Фрагмент текста.
==============================
Он делает решительный шаг и, в определенном смысле, сжигает мосты. В его конструкции, субъективистской по своей форме, любое различение внутри материи является таковым, что оно выражается через различие в образах; такое различение исключает иную дифференциацию и потому, с логической точки зрения, единственно возможно. Но идеалистический заряд оказывается не слишком значительным. Глубина бергсоновского комментария заключается в том, что этот субъективизм концепции, по существу, номинальный, поскольку отсутствует субъект. Личный интерес индивидуума здесь пока не накладывает свой отпечаток, хотя подразумевается его появление. Прокладывается дорога для радикального соединения ментального мира и материальной субстанции.
 
Материальный мир разлагается на неисчислимое количество перспектив потенциального видения, которые и составляют его содержание. Забегая вперед, скажем следующее. Материальный мир, представленный как бесконечный поток взаимопроникающих образов, просто обречен быть нейтральным по отношению к каждому из них. Образы и отражения не организованы в определенную иерархию, среди них нет ни одного центра, вокруг которого стали бы группироваться и конденсироваться другие образы. Нет ни одного элемента, который мог бы считаться более важным, чем другой, нет ничего, что могло бы представиться несущественным, случайным, привходящим, и могло бы быть игнорировано или отброшено. В этом океане индифферентности отсутствует какой-либо критерий выбора, позволяющий как-то все организовать и привести в систему. И если мы подразумеваем (и даже требуем), чтобы мир как-то существовал, как-то организовывался и делал это независимо от нашей воли, то мы не можем и не имеем права говорить об этой организации, о структуре и порядке, пока не вмешаемся сами, пока не станем смотреть своими глазами сквозь призму своего интереса, и не допустим, тем самым, чтобы эта организация приняла конкретную форму.
==============================
Выполните задания.
(a) Перепечатайте из фрагмента о материальном мире всё, начиная со слов «Он делает решительный» и до слов «и материальной субстанции.» включительно.
(b) Согласуются ли с фрагментом о материальном мире следующие утверждения? Для каждого ответьте «да» или «нет» и приведите решающие слова фрагмента в точной цитате.
(i) Образы в материальном мире выстроены в иерархию вокруг одного центра.
(ii) Субъективизм концепции назван номинальным, потому что отсутствует субъект.
(iii) Идеалистический заряд концепции оказывается очень сильным.
(c) Напишите продолжение фрагмента о материальном мире, начиная сразу после его последней фразы.
Записи, приведённые далее, представляют собой отдельный материал.
==============================
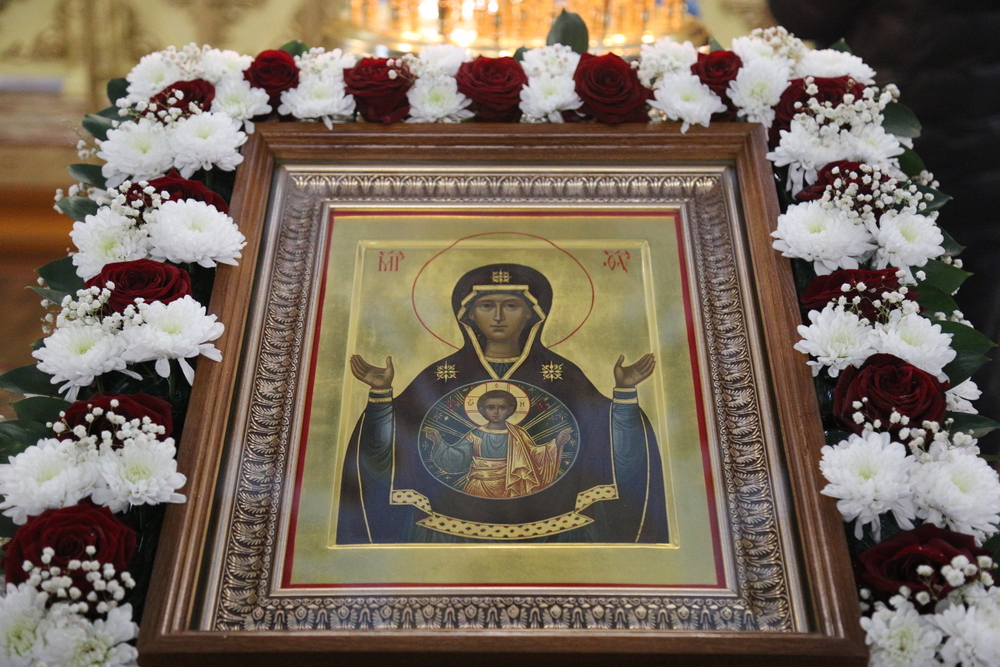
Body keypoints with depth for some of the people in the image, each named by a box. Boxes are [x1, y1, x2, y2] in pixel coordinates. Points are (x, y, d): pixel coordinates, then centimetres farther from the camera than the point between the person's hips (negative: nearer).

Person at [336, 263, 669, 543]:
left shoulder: (563, 375, 1)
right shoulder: (440, 376, 2)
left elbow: (615, 452, -5)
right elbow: (387, 453, -4)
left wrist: (625, 391, -15)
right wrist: (380, 392, -15)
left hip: (546, 530, 0)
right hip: (454, 532, 0)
==============================
Ответы к заданиям.
(a)
Он делает решительный шаг и, в определенном смысле, сжигает мосты. В его конструкции, субъективистской по своей форме, любое различение внутри материи является таковым, что оно выражается через различие в образах; такое различение исключает иную дифференциацию и потому, с логической точки зрения, единственно возможно. Но идеалистический заряд оказывается не слишком значительным. Глубина бергсоновского комментария заключается в том, что этот субъективизм концепции, по существу, номинальный, поскольку отсутствует субъект. Личный интерес индивидуума здесь пока не накладывает свой отпечаток, хотя подразумевается его появление. Прокладывается дорога для радикального соединения ментального мира и материальной субстанции.

(b)
(i) Нет: «Образы и отражения не организованы в определенную иерархию, среди них нет ни одного центра».
(ii) Да: «этот субъективизм концепции, по существу, номинальный, поскольку отсутствует субъект».
(iii) Нет: «Но идеалистический заряд оказывается не слишком значительным».

(c)
Человек в этой ситуации есть реальность особая, уникальная: в мире, где отсутствуют критерии отбора, он волею судеб остается распорядителем единственного критерия - своего собственного интереса. Человек обречен жить в мире Протагора, в котором он есть исключительный обладатель меры, и только он ведает, зачем она нужна. Жизненная нужда, необходимость обеспечивать собственное существование задает перспективу и иерархию, организует и структурирует поток образов, вырезая из него только то, что отвечает этой нужде. И парадокс состоит в том, что такая субъективная перспектива не создает ни собственной реальности, которую можно было бы идентифицировать и признать на равных с материальным миром, ни, собственно говоря, субъективного мира, то есть искаженного или искусственного; она вообще ничего не создает, а только лишь отсекает ненужное. Как трещина, которая раскалывает камень надвое - возникшие две тождественные поверхности не есть новое бытие, они лишь видимость или даже оборот речи. Эти две реальности - поверхности, - которые, казалось бы, только что возникли, лишь сделали обозримым то, что имелось внутри. На деле есть только твердая материя камня, которая как была, так и осталась сама собой, актеры остались теми же самыми, они лишь по-другому расположились на сцене.
 
Нейтральные и равнодушные образы, беспрепятственно проникающие друг друга, всегда в состоянии проявиться, чтобы дать рождение субъективному восприятию, и Бергсон этот генезис обсуждает дальше. Материальный мир постоянно готов к этому проявлению, он как бы чреват субъективностью. С этой точки зрения человеческое сознание не есть нечто уникальное, а всего лишь реализованный потенциал, который всегда присутствует во всех событиях материального мира. Эта картина бесконечно имманентна, интеллект и содержание его деятельности в ней не имеют никакой особой специфики, которая позволила бы их различить в общем ходе вещей и выявить их особый онтологический статус.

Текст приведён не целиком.